The dream worlds are so brilliantly imagined by Nolan, one has to wonder what his personal dreams are like at night. In one of the film's dream states, an anti-gravity hotel corridor is the setting for a fight scene where Gordon-Levitt's Arthur not only battles villains trying to kill him, but gathers his sleeping teammates to safety - all in a state of total weightlessness.

Gordon-Levitt, who is skilled in gymnastics, takes ownership of the zero gravity scenes, handling the acrobatics beautifully. In a conversation I had with Nolan at a recent press junket, he explained to me how shooting the scene involved creating a suspended 100 ft. long corridor that rotated a full 360 degrees, and was powered by electric motors.
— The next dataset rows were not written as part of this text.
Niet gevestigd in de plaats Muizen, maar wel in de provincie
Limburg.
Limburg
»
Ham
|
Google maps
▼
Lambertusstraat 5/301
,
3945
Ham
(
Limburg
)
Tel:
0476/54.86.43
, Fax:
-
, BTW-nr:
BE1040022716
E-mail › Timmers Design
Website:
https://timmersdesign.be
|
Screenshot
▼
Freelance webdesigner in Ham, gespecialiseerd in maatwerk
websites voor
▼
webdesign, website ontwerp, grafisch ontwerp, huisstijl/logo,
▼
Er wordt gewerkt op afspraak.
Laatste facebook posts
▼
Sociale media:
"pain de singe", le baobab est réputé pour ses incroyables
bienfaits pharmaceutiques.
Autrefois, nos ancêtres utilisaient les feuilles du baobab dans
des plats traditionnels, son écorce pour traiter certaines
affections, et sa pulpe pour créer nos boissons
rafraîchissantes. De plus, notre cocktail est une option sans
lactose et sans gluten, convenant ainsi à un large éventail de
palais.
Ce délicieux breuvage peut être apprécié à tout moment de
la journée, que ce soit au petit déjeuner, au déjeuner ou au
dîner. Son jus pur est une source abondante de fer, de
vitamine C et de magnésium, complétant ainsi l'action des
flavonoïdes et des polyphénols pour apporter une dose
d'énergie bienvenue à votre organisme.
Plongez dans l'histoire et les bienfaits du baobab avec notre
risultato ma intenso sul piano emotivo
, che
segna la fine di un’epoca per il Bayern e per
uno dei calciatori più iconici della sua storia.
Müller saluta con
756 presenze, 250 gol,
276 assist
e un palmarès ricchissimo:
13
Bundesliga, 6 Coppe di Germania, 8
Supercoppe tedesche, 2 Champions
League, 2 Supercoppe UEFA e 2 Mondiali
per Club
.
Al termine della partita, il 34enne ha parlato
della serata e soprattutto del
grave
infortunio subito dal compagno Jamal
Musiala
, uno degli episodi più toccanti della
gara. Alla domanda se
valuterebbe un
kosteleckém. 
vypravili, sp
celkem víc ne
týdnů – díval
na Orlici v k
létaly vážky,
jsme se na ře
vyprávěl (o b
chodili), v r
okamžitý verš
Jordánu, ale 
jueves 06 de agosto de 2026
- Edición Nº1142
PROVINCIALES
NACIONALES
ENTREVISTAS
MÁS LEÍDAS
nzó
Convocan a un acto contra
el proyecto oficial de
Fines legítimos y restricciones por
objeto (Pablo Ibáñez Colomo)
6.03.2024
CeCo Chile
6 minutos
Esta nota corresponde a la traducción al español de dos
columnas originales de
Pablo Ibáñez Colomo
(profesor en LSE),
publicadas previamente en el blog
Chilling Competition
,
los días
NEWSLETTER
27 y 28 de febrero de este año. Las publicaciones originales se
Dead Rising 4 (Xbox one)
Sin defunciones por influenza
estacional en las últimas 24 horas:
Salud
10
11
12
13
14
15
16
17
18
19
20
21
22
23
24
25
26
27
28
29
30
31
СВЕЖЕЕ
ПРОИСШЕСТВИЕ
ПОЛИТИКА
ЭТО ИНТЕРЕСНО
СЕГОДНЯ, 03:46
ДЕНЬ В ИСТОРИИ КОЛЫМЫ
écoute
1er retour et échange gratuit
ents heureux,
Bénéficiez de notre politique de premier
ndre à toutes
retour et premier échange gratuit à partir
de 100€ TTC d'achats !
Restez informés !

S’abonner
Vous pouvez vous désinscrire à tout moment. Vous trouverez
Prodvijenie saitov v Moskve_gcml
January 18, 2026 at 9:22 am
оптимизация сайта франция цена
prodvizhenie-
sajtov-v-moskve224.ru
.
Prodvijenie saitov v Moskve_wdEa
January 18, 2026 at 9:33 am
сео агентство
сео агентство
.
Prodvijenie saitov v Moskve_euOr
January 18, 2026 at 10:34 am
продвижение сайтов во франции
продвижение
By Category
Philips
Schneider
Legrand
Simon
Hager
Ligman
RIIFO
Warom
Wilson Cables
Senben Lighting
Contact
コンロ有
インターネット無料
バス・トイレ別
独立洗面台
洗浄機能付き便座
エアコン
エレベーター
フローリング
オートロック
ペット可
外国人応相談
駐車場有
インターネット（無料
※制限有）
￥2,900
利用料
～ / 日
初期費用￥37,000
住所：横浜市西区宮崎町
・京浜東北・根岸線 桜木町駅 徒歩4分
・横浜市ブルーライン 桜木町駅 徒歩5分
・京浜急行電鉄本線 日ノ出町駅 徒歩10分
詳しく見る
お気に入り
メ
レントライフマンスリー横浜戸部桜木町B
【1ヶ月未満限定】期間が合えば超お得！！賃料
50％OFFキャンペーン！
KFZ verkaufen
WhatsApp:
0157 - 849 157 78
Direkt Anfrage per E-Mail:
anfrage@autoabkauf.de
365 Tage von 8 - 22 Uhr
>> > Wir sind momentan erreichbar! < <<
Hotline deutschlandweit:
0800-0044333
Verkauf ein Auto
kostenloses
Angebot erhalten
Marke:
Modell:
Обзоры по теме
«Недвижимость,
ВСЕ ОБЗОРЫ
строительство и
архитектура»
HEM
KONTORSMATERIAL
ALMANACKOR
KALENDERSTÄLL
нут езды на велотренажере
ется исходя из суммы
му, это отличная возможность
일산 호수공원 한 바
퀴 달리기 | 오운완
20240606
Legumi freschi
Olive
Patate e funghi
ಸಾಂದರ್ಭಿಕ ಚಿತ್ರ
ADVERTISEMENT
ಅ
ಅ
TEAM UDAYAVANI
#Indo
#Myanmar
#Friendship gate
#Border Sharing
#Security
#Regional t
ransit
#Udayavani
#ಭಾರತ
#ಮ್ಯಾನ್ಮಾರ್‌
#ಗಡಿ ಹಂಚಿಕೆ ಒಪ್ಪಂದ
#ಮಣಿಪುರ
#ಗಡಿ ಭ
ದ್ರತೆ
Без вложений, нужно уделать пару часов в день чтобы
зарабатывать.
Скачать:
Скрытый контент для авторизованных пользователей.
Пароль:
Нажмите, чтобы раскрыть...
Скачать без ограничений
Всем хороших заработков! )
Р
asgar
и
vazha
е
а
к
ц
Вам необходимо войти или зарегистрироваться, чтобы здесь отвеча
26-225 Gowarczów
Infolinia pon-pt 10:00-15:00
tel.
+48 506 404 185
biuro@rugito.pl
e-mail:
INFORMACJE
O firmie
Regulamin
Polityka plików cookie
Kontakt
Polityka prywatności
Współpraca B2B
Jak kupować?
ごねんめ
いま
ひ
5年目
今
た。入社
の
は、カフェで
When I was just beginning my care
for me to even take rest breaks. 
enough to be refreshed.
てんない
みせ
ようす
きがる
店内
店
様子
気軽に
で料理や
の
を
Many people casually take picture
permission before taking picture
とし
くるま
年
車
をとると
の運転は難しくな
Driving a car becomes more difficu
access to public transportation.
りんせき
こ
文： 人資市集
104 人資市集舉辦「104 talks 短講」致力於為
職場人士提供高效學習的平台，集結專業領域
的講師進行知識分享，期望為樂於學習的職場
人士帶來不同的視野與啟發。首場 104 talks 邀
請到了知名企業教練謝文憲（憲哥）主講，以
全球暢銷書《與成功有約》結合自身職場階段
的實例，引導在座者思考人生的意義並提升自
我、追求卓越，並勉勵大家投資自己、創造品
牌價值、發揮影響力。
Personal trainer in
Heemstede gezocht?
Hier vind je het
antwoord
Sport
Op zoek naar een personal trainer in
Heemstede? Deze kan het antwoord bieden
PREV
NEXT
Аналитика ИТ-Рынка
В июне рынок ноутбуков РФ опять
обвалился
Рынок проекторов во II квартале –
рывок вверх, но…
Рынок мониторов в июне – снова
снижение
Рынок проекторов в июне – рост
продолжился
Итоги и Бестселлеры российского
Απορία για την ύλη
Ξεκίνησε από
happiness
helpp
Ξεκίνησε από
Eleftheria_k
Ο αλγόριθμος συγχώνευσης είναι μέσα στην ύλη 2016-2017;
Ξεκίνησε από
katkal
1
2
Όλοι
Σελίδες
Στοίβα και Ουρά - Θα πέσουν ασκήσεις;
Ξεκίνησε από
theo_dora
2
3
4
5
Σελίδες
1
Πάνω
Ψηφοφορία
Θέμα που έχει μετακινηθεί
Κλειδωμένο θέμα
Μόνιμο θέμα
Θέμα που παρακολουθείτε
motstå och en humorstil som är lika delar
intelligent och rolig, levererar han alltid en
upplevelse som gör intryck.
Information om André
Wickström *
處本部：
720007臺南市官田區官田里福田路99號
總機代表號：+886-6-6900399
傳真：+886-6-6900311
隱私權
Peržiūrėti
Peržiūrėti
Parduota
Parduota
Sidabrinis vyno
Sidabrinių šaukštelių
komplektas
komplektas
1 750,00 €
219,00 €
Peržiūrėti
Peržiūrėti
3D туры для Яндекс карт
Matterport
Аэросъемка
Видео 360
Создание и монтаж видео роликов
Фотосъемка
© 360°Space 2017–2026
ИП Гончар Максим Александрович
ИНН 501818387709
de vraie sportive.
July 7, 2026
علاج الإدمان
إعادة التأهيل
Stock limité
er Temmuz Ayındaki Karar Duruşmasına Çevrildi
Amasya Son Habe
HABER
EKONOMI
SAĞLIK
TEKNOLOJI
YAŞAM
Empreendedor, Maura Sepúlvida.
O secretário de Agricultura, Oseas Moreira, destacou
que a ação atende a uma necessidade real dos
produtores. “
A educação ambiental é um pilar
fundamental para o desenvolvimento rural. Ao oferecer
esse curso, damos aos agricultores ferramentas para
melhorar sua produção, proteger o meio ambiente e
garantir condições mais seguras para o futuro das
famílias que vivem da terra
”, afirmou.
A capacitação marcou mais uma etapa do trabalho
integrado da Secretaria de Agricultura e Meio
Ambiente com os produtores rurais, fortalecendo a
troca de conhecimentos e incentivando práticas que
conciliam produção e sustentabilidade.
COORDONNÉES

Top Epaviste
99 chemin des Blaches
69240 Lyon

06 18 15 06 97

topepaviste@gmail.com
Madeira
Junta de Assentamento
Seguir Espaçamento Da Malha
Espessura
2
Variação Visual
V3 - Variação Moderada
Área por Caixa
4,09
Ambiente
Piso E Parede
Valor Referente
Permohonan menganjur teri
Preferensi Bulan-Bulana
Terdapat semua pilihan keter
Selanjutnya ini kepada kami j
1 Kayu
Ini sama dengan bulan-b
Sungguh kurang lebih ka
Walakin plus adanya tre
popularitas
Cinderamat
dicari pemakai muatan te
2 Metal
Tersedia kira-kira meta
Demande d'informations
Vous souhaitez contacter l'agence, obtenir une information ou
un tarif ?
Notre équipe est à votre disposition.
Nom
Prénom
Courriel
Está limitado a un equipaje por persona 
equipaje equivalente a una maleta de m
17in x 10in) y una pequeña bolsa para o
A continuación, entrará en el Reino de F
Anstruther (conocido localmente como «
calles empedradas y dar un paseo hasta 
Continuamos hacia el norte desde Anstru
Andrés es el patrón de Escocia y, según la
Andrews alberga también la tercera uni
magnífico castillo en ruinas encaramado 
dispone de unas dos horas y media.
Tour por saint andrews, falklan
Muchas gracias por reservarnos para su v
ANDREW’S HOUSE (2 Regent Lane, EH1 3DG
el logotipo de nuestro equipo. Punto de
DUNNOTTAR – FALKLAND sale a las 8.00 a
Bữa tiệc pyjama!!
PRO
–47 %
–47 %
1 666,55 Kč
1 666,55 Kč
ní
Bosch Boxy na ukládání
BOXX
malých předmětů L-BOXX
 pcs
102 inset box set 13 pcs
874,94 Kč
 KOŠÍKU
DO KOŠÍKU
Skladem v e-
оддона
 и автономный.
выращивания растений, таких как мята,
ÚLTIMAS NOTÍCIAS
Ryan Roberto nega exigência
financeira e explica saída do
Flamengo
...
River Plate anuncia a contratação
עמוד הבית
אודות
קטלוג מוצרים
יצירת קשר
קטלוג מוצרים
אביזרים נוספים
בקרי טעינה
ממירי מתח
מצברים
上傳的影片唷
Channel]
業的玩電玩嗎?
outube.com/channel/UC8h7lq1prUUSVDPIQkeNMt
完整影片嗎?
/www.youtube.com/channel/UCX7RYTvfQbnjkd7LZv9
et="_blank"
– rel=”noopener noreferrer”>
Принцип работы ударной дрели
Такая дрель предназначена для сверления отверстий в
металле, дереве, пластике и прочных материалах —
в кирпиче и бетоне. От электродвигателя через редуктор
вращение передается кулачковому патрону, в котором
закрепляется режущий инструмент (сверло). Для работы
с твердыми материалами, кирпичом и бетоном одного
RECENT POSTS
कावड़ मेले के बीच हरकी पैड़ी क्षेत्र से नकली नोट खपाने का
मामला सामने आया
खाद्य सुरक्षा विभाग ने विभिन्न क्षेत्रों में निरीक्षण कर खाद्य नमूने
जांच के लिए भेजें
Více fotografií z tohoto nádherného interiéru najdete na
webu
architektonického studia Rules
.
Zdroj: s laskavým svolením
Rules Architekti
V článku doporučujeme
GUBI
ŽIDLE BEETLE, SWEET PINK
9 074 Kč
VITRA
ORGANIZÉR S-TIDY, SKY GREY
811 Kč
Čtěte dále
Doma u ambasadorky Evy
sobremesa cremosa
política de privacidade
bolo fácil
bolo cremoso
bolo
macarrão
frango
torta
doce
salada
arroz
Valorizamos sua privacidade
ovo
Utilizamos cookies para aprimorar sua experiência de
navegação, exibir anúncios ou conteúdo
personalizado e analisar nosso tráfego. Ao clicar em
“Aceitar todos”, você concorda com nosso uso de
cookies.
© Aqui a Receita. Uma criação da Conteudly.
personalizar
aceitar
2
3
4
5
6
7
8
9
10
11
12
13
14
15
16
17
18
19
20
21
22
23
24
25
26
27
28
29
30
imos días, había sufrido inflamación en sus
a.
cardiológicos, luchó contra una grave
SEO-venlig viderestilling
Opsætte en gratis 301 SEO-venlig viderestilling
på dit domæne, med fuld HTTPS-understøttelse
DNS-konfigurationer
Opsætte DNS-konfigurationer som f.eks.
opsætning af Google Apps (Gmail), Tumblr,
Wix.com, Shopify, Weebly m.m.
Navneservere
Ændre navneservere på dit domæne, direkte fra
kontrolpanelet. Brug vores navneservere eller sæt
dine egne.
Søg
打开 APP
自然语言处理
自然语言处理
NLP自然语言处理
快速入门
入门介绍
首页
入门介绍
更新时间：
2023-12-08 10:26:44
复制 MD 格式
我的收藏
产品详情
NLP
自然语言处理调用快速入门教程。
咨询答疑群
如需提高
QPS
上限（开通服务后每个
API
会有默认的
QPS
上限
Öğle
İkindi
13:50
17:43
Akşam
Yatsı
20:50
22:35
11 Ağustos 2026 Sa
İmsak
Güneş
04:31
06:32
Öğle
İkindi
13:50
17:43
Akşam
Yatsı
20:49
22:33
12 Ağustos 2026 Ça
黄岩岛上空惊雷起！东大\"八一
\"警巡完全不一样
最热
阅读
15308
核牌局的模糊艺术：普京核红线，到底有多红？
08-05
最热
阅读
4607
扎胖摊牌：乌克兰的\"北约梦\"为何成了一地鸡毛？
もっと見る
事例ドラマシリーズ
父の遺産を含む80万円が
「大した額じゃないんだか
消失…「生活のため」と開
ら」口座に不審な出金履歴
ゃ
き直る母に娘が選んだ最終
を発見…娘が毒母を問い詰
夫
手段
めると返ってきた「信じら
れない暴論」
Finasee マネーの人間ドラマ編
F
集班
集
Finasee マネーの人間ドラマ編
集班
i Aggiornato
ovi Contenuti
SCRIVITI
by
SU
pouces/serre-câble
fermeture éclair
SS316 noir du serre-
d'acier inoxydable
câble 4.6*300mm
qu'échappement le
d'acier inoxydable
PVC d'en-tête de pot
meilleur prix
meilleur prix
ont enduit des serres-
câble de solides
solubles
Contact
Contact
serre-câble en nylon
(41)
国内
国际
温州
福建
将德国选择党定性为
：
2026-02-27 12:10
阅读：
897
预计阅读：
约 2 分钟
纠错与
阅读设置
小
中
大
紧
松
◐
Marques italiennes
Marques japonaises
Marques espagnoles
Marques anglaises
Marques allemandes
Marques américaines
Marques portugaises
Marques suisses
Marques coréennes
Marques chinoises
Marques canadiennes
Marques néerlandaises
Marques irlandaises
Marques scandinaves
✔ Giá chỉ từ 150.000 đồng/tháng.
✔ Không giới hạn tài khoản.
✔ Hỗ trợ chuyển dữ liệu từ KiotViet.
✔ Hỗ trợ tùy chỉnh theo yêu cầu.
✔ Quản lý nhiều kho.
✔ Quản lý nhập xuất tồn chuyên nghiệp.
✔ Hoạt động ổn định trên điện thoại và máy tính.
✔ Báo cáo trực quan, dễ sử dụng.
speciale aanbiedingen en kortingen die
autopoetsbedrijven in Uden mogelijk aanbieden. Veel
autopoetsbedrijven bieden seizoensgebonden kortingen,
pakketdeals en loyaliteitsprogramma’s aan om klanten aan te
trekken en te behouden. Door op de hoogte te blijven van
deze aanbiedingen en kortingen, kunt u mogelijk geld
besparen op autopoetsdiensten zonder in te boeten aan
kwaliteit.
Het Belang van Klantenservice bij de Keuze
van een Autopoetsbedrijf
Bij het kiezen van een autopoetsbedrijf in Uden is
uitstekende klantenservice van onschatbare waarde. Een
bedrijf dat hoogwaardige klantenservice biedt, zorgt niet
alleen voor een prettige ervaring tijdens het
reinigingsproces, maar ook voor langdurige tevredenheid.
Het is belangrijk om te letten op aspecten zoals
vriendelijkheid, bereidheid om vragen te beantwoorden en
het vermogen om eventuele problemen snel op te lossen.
Gordon-Levitt was in a harness and wire, maneuvering every punch and kick in mid-air.

(That sequence and a few others were shot in the same converted airship hangars in London where Nolan previously filmed certain sequences in both Batman Begins and The Dark Knight.)

The film was shot in six different countries including Tokyo, England, France, Morocco, the U.S. and Canada to create the different dream worlds. According to the press notes, this - rather and soundstages and CGI overkill - was done because Nolan wanted those worlds to feel as real and concrete as possible since that is exactly how our dreams feel while we are in them - no mater what kinds of unreal things may occur within them.

Murphy, Watanabe and Michael Caine - in a small role as Cobb's father-in-law - previously worked with Nolan in his Batman franchise, as did director of photography Waly Pfister, editor Lee Smith, special effects supervisor Chris Cordould, aerial director of photography Hans Bjerno, helicopter pilot Craig Hoskins, stunt coordinator Tom Struthers, visual effects supervisor Paul Franklin and composer Hans Zimmer.

Hans even used an Edith Piaf song in the film, providing a subtle twist of irony: Cotillard won a best actress Oscar for portraying the torch singer in the 2007 film, La Vie En Rose.

Despite being over two hours long, the film goes by rather quickly. The tantalizing ending leaves plenty of room for discussion and debate. No doubt there is more to learn from, to understand and to notice upon multiple viewings. Inception is clearly Nolan's vision and Nolan's dream. We, as viewers, are all just simply visiting it.